Simon found that the interests of the endangered species outweigh the economic and social interests raised by the federal defendants — which include concerns relating to power system reliability, flood risk, transportation, irrigation and water access, which Simon noted were mitigated by existing protocols and a tailored injunction.
"This case has a long history of failed [biological opinions], court intervention and monitoring, and federal defendants' attempts to 'manipulate' variables and engage in 'sleight of hand' conduct to avoid making hard decisions and face the consequences of its actions," Simon wrote. "It appears that the 2020 BiOp and 2020 FEIS follow this disappointing history of
government avoidance and manipulation instead of sincere efforts at solving the problem and
genuinely remediating the harm."
Simon ordered the federal defendants to use the 2025 operating reservoir levels and increase the spill — which helps juvenile fish pass over the dam rather than through turbines.

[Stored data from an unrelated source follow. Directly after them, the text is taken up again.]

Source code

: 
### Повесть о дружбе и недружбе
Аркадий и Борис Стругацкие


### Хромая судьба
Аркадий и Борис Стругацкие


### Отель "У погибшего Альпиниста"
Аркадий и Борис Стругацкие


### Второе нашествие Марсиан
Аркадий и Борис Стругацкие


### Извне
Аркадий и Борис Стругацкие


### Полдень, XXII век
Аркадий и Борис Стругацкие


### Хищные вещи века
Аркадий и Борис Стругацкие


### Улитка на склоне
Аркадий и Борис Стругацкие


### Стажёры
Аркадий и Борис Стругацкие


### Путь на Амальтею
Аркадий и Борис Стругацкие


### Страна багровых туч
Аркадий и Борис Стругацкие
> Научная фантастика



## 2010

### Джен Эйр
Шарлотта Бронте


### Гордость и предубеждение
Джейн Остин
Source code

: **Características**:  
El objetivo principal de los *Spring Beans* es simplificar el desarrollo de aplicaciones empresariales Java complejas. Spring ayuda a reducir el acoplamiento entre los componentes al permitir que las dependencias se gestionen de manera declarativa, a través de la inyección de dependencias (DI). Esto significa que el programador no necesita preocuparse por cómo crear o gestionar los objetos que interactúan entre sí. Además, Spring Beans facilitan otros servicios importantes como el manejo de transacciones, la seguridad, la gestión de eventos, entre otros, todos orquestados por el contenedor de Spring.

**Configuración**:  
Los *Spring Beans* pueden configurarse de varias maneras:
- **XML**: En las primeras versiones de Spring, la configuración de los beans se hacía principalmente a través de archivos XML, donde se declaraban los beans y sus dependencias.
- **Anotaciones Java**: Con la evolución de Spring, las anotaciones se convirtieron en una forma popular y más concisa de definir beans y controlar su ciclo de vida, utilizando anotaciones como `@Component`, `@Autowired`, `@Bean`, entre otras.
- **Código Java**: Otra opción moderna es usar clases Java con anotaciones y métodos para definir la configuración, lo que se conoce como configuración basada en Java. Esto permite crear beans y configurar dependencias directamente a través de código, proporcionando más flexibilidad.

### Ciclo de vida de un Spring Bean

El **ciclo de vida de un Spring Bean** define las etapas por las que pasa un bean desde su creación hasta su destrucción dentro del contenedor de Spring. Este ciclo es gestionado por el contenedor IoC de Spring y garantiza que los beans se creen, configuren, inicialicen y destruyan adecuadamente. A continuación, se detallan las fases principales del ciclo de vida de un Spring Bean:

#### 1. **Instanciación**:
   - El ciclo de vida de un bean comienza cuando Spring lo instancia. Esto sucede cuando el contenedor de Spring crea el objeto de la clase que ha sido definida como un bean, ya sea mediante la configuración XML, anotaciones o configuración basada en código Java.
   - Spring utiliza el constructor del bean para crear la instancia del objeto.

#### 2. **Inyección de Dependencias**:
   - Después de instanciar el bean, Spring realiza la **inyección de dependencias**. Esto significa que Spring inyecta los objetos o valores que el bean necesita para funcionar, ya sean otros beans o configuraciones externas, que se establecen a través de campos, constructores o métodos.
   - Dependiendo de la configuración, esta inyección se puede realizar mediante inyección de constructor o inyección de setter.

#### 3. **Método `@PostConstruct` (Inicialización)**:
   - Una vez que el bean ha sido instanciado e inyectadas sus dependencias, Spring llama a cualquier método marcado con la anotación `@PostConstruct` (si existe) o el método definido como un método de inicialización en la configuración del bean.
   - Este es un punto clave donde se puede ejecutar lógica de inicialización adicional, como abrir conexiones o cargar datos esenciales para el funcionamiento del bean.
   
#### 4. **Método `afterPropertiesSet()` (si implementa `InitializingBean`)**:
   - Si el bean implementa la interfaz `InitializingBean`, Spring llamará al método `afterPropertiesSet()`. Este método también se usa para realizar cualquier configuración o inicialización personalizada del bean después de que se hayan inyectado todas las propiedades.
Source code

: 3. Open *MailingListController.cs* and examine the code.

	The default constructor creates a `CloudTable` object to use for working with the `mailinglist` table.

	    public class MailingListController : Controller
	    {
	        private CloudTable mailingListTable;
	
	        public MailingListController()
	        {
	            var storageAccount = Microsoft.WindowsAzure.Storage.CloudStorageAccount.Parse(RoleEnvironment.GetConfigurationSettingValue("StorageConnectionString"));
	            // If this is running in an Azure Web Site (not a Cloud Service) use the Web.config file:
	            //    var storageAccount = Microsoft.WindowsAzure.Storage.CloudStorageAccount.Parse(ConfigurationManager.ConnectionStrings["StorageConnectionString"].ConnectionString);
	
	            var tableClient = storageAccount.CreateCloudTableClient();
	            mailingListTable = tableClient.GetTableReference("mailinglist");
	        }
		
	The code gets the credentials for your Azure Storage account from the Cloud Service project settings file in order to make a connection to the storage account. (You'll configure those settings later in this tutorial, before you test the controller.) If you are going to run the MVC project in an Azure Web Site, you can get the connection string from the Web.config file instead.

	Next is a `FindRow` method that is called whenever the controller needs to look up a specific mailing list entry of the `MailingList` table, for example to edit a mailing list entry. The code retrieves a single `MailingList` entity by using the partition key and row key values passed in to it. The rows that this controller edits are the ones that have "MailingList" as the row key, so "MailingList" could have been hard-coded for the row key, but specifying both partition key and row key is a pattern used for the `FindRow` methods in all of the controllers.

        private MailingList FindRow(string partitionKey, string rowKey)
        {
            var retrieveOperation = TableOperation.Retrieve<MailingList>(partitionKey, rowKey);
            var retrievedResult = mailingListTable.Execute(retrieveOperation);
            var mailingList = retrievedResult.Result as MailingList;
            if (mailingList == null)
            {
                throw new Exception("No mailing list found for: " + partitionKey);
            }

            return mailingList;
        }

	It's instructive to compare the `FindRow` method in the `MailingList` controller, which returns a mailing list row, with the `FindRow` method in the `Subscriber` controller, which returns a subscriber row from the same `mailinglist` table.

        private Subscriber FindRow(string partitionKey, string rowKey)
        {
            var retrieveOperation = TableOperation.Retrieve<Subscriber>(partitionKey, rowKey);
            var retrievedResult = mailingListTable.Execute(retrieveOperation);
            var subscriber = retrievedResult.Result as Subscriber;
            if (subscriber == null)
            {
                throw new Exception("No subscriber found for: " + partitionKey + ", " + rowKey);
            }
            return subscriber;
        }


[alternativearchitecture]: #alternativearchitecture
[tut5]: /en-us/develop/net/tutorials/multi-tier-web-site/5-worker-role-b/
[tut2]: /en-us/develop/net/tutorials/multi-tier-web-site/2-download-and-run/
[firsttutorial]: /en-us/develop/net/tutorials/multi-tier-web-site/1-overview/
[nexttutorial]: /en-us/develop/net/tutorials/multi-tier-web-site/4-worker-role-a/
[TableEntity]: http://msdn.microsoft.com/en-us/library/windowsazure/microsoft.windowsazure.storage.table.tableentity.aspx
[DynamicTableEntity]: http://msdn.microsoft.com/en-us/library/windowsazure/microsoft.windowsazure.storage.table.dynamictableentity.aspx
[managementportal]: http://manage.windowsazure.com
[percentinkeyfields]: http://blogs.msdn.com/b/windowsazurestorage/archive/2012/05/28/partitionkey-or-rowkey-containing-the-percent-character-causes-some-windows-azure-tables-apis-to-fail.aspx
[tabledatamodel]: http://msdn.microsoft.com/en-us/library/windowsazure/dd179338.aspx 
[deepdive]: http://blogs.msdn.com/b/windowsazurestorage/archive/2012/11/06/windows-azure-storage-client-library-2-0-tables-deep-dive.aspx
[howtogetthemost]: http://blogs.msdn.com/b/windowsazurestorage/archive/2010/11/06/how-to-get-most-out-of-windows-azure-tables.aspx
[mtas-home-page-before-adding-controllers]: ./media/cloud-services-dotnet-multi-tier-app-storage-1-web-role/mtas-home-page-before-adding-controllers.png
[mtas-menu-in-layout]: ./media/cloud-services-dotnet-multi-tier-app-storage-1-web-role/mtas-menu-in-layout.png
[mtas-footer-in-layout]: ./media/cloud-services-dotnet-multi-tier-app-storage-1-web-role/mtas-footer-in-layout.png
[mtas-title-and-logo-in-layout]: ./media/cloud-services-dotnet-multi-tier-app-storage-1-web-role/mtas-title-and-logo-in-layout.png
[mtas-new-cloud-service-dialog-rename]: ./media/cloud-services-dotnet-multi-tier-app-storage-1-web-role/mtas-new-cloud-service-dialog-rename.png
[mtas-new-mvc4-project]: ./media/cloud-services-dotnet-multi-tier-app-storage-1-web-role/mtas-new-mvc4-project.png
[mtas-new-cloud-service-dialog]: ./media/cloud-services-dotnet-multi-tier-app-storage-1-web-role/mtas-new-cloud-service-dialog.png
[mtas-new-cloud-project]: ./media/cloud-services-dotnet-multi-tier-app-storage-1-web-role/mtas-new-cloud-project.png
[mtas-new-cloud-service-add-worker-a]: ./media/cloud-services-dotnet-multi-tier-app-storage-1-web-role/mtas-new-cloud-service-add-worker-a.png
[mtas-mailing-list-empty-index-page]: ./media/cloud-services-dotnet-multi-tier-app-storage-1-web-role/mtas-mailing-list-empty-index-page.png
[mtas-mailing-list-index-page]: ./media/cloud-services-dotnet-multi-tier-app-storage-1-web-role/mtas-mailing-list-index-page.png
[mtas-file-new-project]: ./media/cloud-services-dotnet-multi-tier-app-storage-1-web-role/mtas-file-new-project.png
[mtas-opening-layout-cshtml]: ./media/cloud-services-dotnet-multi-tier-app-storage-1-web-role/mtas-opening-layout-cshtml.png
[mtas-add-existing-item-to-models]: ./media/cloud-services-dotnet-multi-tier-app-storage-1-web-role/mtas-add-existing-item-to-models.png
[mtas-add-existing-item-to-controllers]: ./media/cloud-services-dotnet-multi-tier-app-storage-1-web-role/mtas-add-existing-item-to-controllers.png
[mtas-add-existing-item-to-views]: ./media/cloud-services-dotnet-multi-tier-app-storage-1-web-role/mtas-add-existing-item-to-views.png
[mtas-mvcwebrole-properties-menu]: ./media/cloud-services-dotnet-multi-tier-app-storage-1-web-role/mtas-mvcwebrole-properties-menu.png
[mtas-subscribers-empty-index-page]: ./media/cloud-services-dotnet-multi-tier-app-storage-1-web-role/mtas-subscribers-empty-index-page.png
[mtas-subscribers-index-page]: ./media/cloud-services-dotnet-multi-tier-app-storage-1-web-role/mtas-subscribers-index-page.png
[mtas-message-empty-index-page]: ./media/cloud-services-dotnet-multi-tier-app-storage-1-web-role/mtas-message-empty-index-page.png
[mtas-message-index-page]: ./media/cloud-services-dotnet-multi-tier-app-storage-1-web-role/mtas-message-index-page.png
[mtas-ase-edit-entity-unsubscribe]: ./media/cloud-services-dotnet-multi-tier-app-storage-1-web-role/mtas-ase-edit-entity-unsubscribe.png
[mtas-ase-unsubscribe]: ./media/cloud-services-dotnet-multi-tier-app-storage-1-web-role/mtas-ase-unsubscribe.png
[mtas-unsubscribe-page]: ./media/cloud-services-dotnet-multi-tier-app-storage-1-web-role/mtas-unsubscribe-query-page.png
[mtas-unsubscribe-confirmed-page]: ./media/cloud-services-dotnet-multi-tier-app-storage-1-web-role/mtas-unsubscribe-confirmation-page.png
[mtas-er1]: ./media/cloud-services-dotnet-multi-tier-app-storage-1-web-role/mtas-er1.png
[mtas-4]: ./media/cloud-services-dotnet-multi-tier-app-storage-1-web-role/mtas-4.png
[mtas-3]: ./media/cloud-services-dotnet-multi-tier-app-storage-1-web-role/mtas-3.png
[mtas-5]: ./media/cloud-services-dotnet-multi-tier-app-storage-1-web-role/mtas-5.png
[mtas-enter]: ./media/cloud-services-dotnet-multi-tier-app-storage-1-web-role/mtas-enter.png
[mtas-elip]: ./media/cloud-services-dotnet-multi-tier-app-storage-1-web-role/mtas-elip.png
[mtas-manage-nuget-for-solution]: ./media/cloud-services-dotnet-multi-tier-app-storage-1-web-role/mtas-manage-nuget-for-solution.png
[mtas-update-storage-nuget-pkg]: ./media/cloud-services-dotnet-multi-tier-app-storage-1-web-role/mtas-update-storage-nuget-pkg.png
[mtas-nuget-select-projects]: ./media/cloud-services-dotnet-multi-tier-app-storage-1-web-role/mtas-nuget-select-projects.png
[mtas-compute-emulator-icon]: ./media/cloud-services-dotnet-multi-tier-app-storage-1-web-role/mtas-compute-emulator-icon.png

However, Simon declined to order the defendants to undertake specific dam infrastructure repair and maintenance projects and declined to impose additional conservation measures requested by the coalition.
"The court’s ruling today is the first step in providing much needed relief for salmon and steelhead on the Columbia and Snake Rivers in time for the spring migration season. These fish are on the brink of extinction, and the hydropower system plays a crucial role in their critical decline," Oregon Attorney General Dan Rayfield said in a statement.
The federal defendants did not respond to a request for comment before press time.